## GIVEN RECORDS
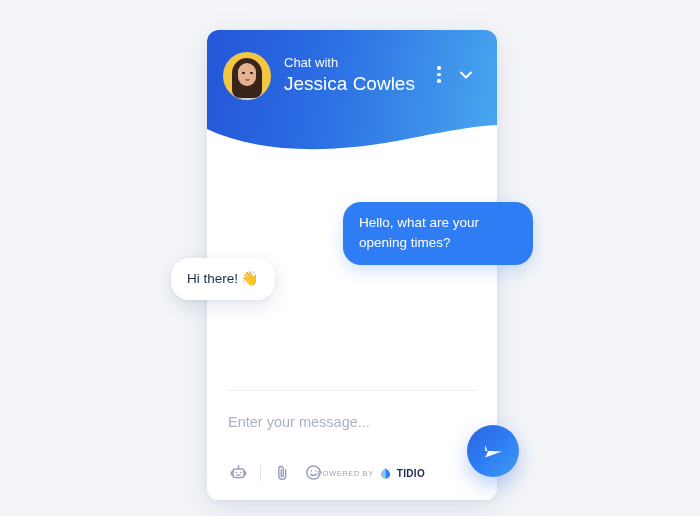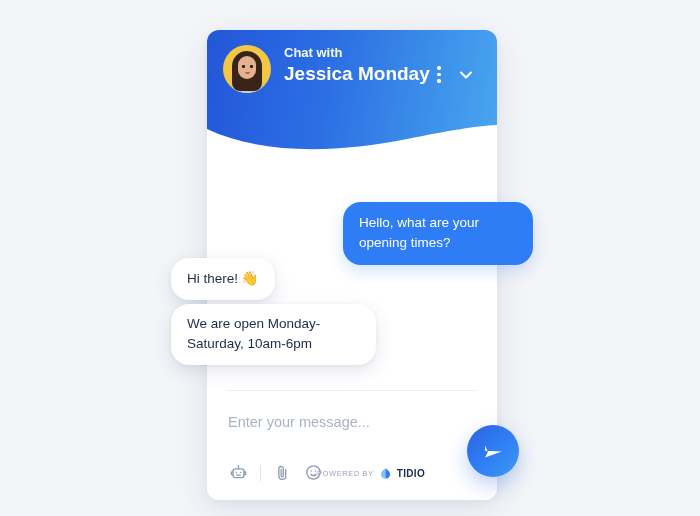--- a/index.html
+++ b/index.html
@@ -41,9 +41,9 @@
   }
   #header-top {
     display: flex;
+    align-items: center;
     padding: 15px 22px 0 16px;
     height: 76px;
-    font-weight: bold;
   }
 
   .avatar {

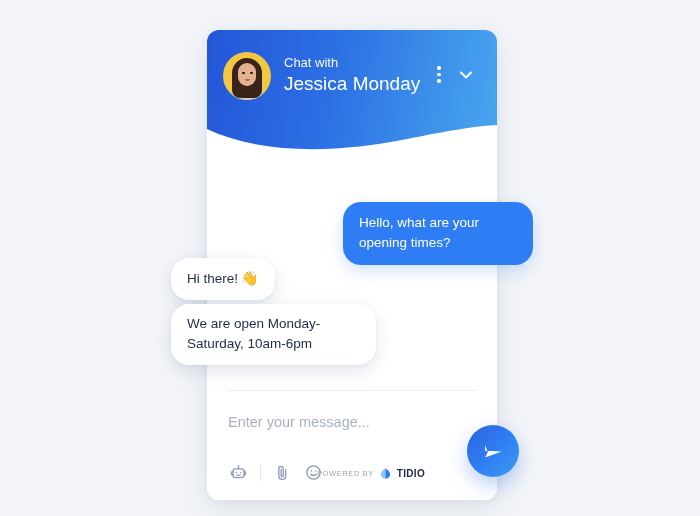--- a/index.html
+++ b/index.html
@@ -277,7 +277,7 @@
 
       <div class="header-titles">
         <div class="header-kicker">Chat with</div>
-        <div class="header-name">Jessica Monday</div>
+        <div class="header-name">Jessica Cowles</div>
       </div>
 
       <div class="header-actions">

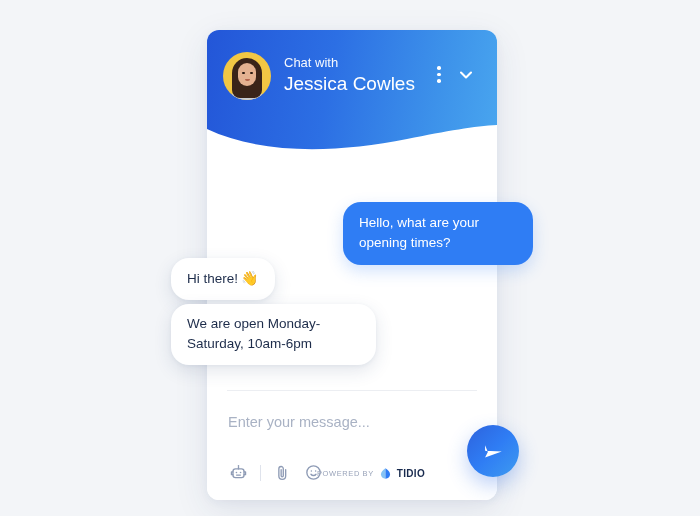--- a/index.html
+++ b/index.html
@@ -315,9 +315,6 @@
       <div class="bubble-in"><span>Hi there! </span><span class="wave-emoji">👋</span></div>
     </div>
 
-    <div class="msg-row" id="row-bot-hours">
-      <div class="bubble-in">We are open Monday-Saturday, 10am-6pm</div>
-    </div>
 
   </div>
 

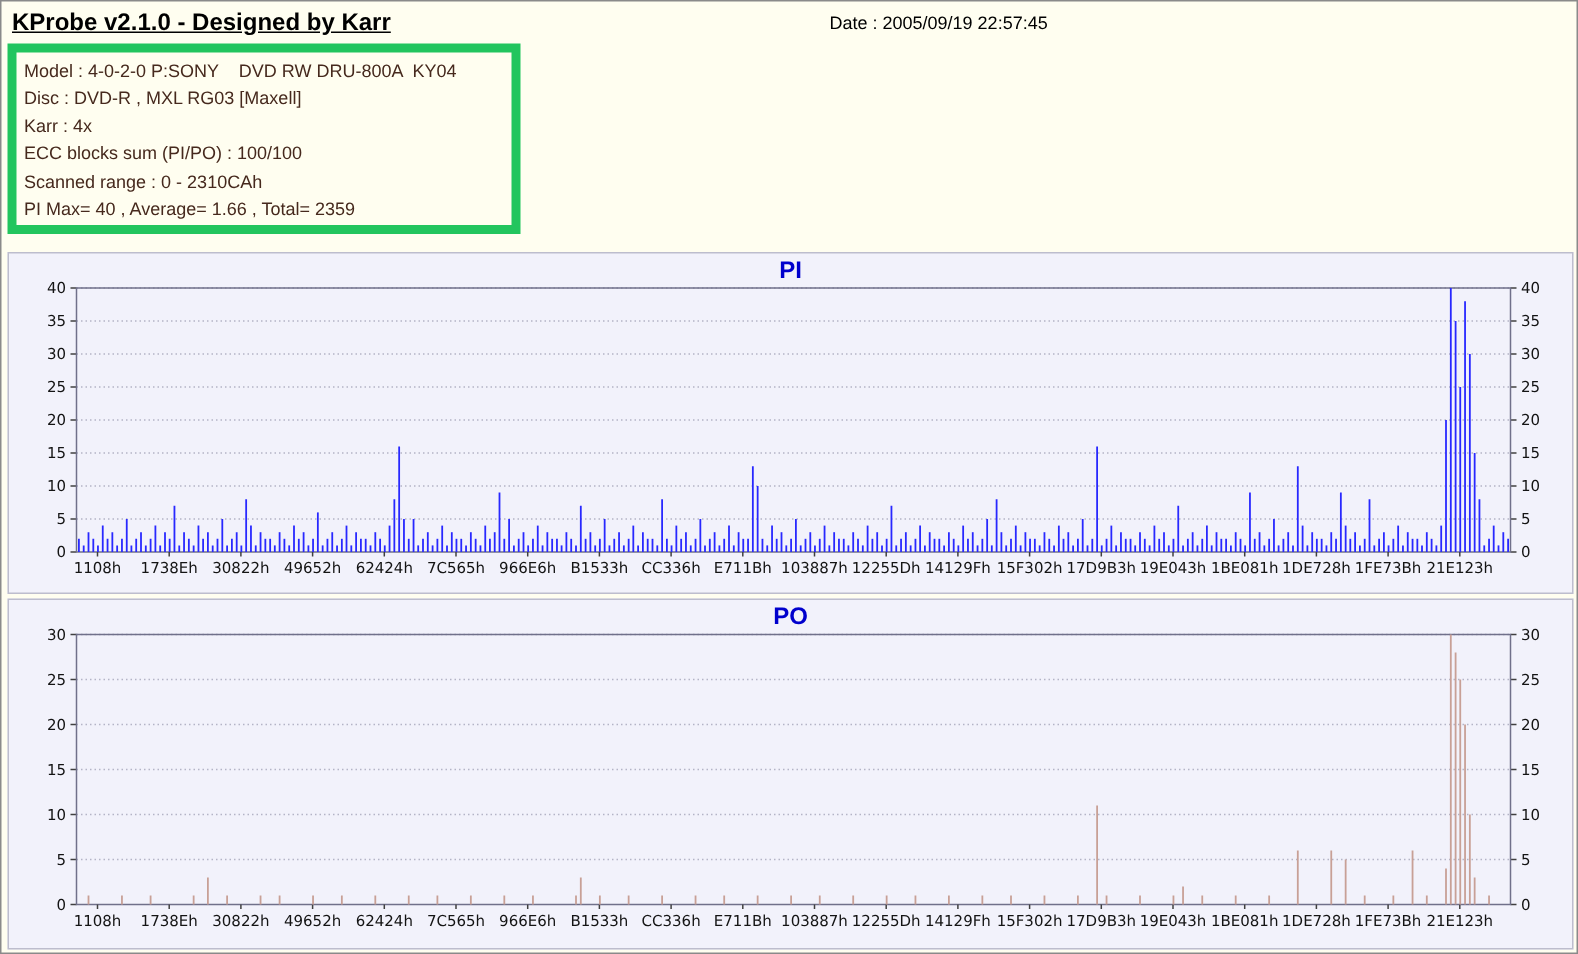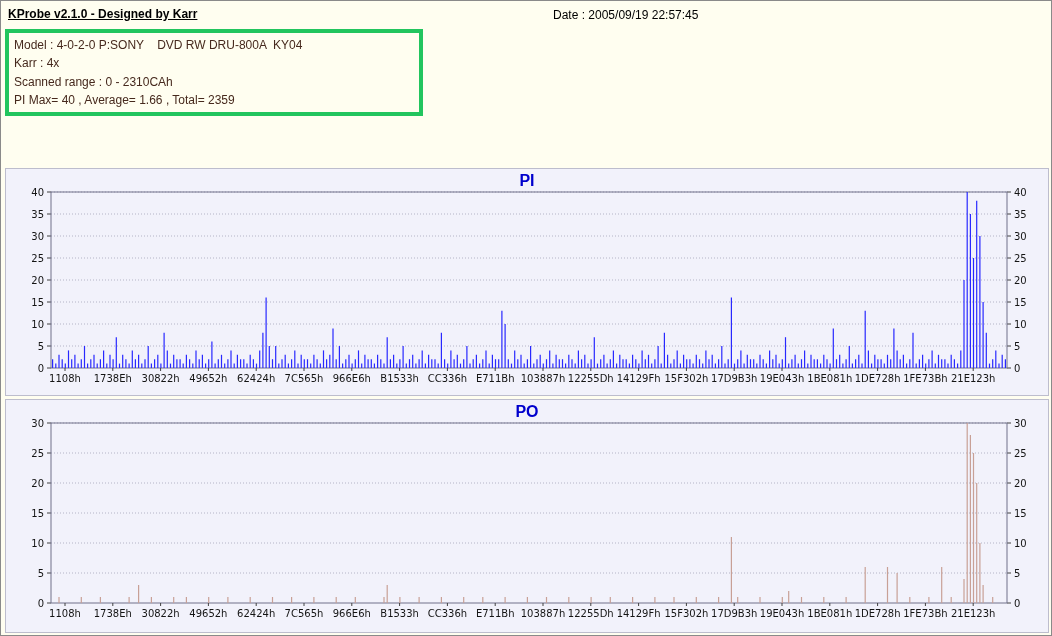--- a/index.html
+++ b/index.html
@@ -8,7 +8,7 @@
     background:#fffef0;border:1px solid #8a8a8a;
     font-family:"Liberation Sans",sans-serif;overflow:hidden;
   }
-  .app-title{position:absolute;left:7px;top:6px;font-size:12px;font-weight:bold;
+  .app-title{position:absolute;left:7px;top:6px;font-size:16px;font-weight:bold;
     text-decoration:underline;color:#000;white-space:pre;}
   .date-label{position:absolute;left:527px;top:7px;font-size:12px;color:#000;white-space:pre;margin-left:25px;}
   .info-box{position:absolute;left:4px;top:28px;width:418px;box-sizing:border-box;

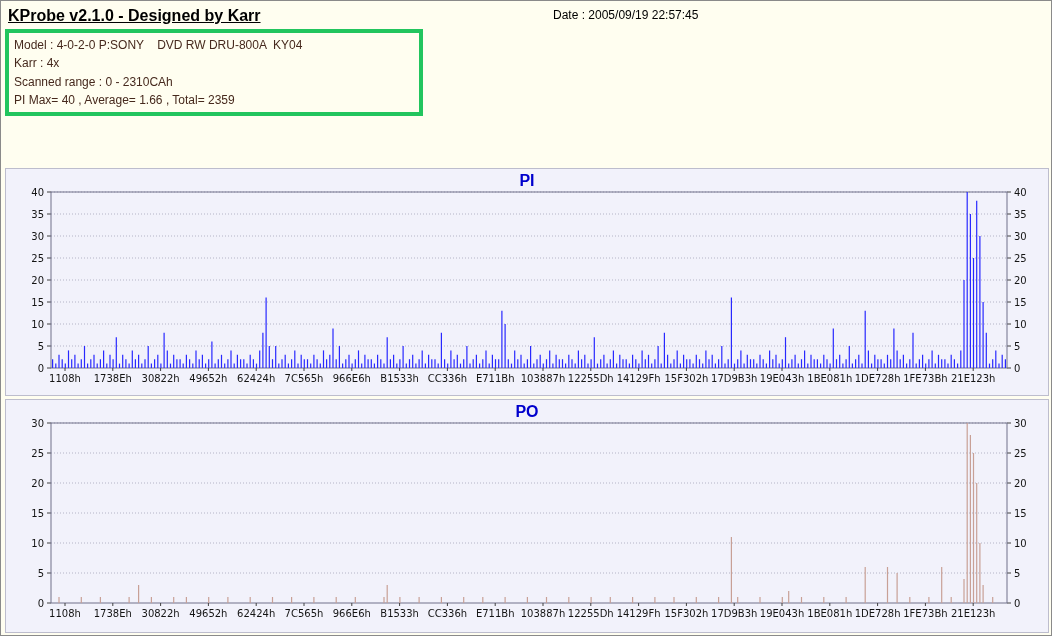--- a/index.html
+++ b/index.html
@@ -11,8 +11,8 @@
   .app-title{position:absolute;left:7px;top:6px;font-size:16px;font-weight:bold;
     text-decoration:underline;color:#000;white-space:pre;}
   .date-label{position:absolute;left:527px;top:7px;font-size:12px;color:#000;white-space:pre;margin-left:25px;}
-  .info-box{position:absolute;left:4px;top:28px;width:418px;box-sizing:border-box;
-    border:4px solid #22c55e;padding:3px 0 2px 0;}
+  .info-box{position:absolute;left:4px;top:28px;width:342px;box-sizing:border-box;
+    border:6px solid #22c55e;padding:3px 0 2px 0;}
   .info-line{font-size:12px;line-height:18.4px;padding-left:5px;color:#46291d;white-space:pre;}
   .panel{position:absolute;left:4px;width:1044px;box-sizing:border-box;
     background:#f2f2fb;border:1px solid #bdbdcd;}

## TASK REQUIREMENTS
Scan the material above for the string "header". Return each line where it occurs.

## ANSWER FOR THE TASK
   #header-top {
       <div class="header-titles">
         <div class="header-kicker">Chat with</div>
-        <div class="header-name">Jessica Monday</div>
+        <div class="header-name">Jessica Cowles</div>
       <div class="header-actions">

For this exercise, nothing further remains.